Top of Passage shown

Supplementary Materials
Data Availability Statement
Protein sequences of syn3.0 were collected from NCBI accession CP014940.1. While the genome consists of 473 genes, this study only considered the 438 protein coding genes, as the other 35 genes encode noncoding RNAs with well-known functions such as tRNAs and rRNAs. The syn3.0 proteins are mapped to the closest UniProt 2019_09 entries from M. mycoides reference proteomes UP000001016 and UP000011126. The GO annotations of these UniProt entries are collected from UniProt-GOA release 2019-09-17. All predicted structure models, functions, and interactions are available at our public Webserver at https://zhanglab.ccmb.med.umich.edu/JCVI-syn3.0/, including a one sentence description of protein function generated using the most specific high confidence predicted GO term.

Bottom of Passage shown

→ Problem 1
Extract the data availability statement from "Supplementary Materials" to "predicted GO term.".
→ Problem 2
Answer these questions about the data availability statement:
(a) How many protein coding genes did the study consider?
(b) From which NCBI accession were the syn3.0 protein sequences collected?
(c) Which UniProt-GOA release supplied the GO annotations?
→ Problem 3
Please continue the data availability statement from its last sentence.
These lines are separate material and are not part of the data availability statement.

Top of Provided material

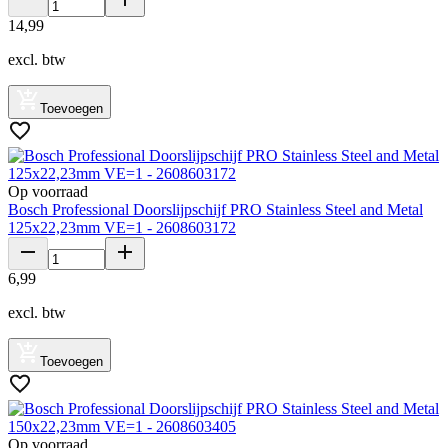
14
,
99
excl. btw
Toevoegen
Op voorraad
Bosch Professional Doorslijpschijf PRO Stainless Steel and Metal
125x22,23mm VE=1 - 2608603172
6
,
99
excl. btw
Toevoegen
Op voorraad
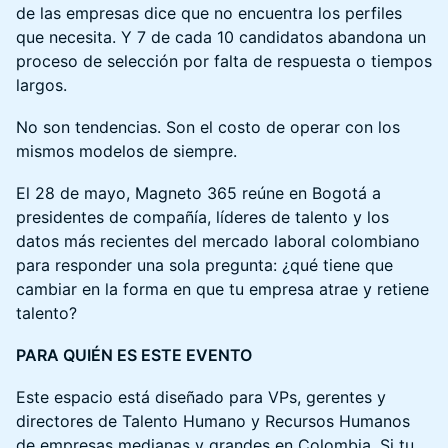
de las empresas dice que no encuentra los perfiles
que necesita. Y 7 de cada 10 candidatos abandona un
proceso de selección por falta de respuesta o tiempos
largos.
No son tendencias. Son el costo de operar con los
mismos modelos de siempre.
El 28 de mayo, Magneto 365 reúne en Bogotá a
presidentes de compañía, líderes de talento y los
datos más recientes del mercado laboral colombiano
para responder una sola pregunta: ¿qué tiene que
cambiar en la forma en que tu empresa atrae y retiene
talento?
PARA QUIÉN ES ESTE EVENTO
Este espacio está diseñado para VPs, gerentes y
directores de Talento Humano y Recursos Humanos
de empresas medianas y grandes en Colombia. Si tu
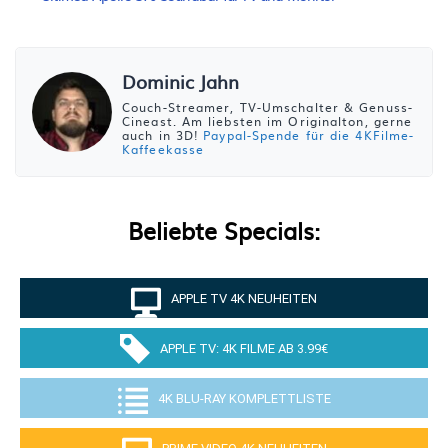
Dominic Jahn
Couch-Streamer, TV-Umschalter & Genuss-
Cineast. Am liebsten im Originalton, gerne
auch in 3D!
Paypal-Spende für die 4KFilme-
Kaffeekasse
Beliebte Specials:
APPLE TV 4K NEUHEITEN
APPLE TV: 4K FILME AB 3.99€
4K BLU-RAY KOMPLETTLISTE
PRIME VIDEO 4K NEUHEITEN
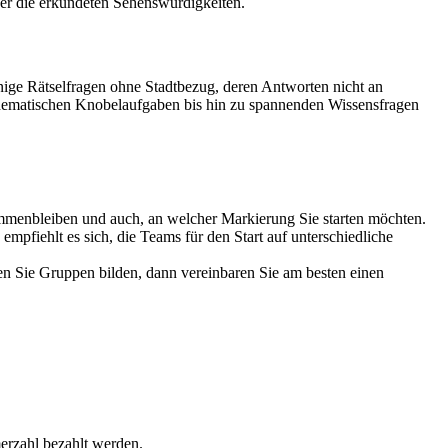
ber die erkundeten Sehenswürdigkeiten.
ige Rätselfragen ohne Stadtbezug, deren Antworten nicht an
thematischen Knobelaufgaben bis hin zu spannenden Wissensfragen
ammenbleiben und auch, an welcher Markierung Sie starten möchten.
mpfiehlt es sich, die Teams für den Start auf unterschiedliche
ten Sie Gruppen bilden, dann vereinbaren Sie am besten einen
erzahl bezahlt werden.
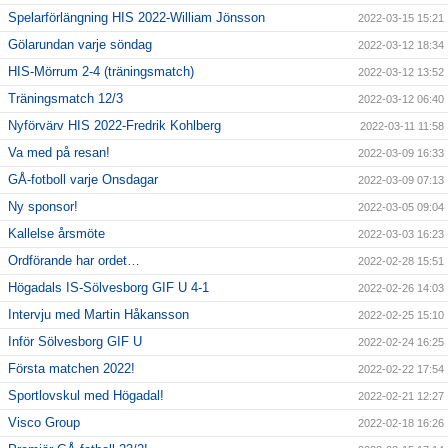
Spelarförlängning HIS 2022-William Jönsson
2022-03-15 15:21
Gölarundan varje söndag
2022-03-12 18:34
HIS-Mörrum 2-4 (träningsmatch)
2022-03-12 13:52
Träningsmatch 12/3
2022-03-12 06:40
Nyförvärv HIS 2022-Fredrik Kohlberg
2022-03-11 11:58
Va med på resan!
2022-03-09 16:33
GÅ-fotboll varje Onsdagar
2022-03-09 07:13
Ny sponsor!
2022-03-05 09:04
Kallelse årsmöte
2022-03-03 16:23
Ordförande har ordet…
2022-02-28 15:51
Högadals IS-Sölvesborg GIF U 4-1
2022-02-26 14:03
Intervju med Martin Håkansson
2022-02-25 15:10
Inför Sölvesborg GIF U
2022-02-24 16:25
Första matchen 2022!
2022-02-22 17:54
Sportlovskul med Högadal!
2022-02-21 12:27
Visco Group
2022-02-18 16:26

Bottom of Provided material
Top of Provided material

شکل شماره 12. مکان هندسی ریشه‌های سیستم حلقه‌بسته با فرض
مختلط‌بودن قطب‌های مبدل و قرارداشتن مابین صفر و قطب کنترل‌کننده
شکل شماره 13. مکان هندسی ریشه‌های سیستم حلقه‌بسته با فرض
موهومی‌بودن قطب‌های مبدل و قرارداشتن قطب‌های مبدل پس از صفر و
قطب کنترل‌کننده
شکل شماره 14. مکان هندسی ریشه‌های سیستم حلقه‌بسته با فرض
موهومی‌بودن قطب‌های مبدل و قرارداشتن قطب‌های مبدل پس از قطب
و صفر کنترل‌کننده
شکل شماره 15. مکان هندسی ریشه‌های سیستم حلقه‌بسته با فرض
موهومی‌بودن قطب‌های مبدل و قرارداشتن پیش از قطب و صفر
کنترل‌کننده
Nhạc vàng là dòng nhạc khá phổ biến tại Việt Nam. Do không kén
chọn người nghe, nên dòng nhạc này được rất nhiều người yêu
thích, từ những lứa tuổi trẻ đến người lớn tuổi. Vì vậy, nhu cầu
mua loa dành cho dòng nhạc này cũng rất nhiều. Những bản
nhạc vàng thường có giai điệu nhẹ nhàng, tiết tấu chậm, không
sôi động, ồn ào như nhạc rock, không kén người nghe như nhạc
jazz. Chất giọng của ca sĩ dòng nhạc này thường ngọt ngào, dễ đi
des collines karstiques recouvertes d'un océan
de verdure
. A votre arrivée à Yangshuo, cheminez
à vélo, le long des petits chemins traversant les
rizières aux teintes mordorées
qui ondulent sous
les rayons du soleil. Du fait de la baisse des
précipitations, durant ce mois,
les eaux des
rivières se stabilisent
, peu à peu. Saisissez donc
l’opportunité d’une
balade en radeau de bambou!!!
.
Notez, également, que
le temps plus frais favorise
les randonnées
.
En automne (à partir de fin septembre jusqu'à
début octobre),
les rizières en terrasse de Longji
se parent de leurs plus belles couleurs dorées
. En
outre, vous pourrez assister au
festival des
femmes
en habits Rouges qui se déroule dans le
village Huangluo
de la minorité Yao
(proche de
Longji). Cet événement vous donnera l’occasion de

Bottom of Provided material
Top of Provided material

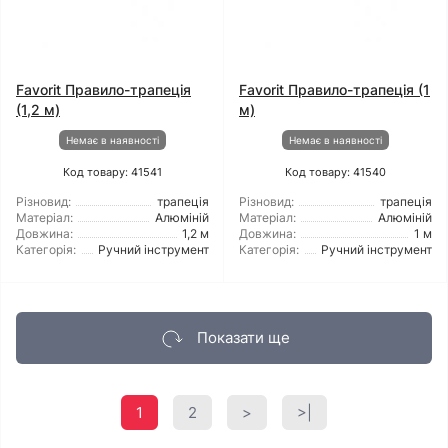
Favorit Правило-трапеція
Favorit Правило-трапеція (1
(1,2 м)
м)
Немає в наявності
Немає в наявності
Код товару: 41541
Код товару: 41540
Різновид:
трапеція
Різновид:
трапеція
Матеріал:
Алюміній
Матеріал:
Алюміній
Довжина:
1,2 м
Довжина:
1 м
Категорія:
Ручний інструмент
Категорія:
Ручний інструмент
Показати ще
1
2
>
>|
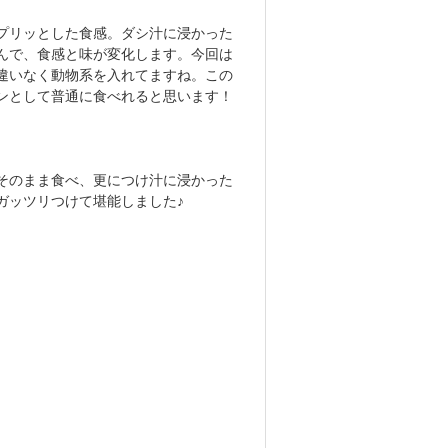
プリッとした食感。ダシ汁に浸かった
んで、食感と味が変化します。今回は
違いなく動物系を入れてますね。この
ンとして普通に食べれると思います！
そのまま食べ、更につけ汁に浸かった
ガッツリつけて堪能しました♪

Bottom of Provided material

→ Task result 1
Supplementary Materials
Data Availability Statement
Protein sequences of syn3.0 were collected from NCBI accession CP014940.1. While the genome consists of 473 genes, this study only considered the 438 protein coding genes, as the other 35 genes encode noncoding RNAs with well-known functions such as tRNAs and rRNAs. The syn3.0 proteins are mapped to the closest UniProt 2019_09 entries from M. mycoides reference proteomes UP000001016 and UP000011126. The GO annotations of these UniProt entries are collected from UniProt-GOA release 2019-09-17. All predicted structure models, functions, and interactions are available at our public Webserver at https://zhanglab.ccmb.med.umich.edu/JCVI-syn3.0/, including a one sentence description of protein function generated using the most specific high confidence predicted GO term.

→ Task result 2
(a) 438
(b) CP014940.1
(c) Release 2019-09-17

→ Task result 3
When we were in the midst of this study, a new version of the minimal genome, JCVI-syn3A (NCBI accession CP016816.2), was published,18 which includes 16 additional protein coding genes not included in the JCVI-syn3.0 genome. Although these new genes are not essential for the survival of the cell, they make the cell less fragile and cause it to have a more stable cellular morphology. For completeness, we have included these 16 new genes in our structure and function prediction as part of our online webserver even though our main analysis focuses on the original JCVI-syn3.0 genome, which still represents the most “minimal” genome achieved in the series. To facilitate comparative study between JCVI-syn3.0 and JCVI-syn3A, the webserver displays the protein names and accessions for both genomes.